■ Stated exercise 1:
Give the entries again from the line with "locality: Tíbet. Province: Núbra." through the line with "catalogue / barcode: US 1530333", replacing "phylum" with "division" and leaving everything else unchanged. Return only those lines.

The method for recovering room-type coal pillars by cemented filling of reserved roadways described above is characterized in: the widths of the reserved roadways are determined according to the actual mining equipment in the mine, the dimensions of the left coal pillars, and the stress in the surrounding rock mass.

The present disclosure has the following advantages: the method provided in the present disclosure is especially suitable for safe and efficient recovery of left coal pillars in room-type mining working faces in mining areas where the ecological system is fragile, such as in western China. In the method, by constructing reserved roadways in two adjacent rows of room-type goafs, excavating coal pillar roadways in room-type coal pillars, and finally interconnecting the reserved roadways with the coal pillar roadways to form a U-shaped working face, room-type left coal pillars are recovered. Thus, not only the workload of roadway excavation is reduced, but also the recovery ratio of the coal resources is maximized. The method provides a novel technical model for recovery of room-type left coal pillars in mining areas, such as in western China, is of great scientific and engineering significance, and has broad application prospects.

■ Data for processing:

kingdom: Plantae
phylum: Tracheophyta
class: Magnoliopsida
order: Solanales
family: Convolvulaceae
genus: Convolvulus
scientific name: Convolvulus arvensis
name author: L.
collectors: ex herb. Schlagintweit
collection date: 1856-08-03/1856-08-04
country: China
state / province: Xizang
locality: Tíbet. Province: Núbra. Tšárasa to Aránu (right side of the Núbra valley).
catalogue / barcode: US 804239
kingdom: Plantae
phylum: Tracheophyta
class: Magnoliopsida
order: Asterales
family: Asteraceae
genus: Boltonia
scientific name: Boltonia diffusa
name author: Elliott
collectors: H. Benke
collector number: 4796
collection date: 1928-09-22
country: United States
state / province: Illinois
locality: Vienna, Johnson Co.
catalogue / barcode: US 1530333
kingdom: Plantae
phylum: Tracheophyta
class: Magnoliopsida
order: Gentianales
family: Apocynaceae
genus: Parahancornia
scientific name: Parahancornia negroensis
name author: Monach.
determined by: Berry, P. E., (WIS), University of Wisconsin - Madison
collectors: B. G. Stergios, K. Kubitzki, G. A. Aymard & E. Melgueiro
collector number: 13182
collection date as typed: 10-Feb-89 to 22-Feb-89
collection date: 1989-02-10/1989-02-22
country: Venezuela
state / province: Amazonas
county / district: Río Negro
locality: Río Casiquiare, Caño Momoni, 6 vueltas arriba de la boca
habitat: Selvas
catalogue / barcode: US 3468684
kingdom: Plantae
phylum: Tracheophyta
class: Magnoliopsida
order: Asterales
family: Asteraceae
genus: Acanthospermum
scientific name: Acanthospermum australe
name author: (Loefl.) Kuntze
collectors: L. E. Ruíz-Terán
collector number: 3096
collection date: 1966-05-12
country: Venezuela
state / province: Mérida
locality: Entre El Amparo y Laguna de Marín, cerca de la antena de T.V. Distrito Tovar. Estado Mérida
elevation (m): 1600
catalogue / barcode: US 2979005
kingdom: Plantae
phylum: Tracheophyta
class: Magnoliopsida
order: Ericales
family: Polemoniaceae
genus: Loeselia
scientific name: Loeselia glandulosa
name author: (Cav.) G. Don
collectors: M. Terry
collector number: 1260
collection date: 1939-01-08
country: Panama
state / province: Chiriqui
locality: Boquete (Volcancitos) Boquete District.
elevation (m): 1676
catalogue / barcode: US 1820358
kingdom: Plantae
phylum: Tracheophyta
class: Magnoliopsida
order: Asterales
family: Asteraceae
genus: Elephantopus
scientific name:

■ Stated exercise 2:
Reproduce word for word the part of the passage on recovering room-type coal pillars that begins with "The method for" and continues through "surrounding rock mass.".

■ Task result 1:
locality: Tíbet. Province: Núbra. Tšárasa to Aránu (right side of the Núbra valley).
catalogue / barcode: US 804239
kingdom: Plantae
division: Tracheophyta
class: Magnoliopsida
order: Asterales
family: Asteraceae
genus: Boltonia
scientific name: Boltonia diffusa
name author: Elliott
collectors: H. Benke
collector number: 4796
collection date: 1928-09-22
country: United States
state / province: Illinois
locality: Vienna, Johnson Co.
catalogue / barcode: US 1530333

■ Task result 2:
The method for recovering room-type coal pillars by cemented filling of reserved roadways described above is characterized in: the widths of the reserved roadways are determined according to the actual mining equipment in the mine, the dimensions of the left coal pillars, and the stress in the surrounding rock mass.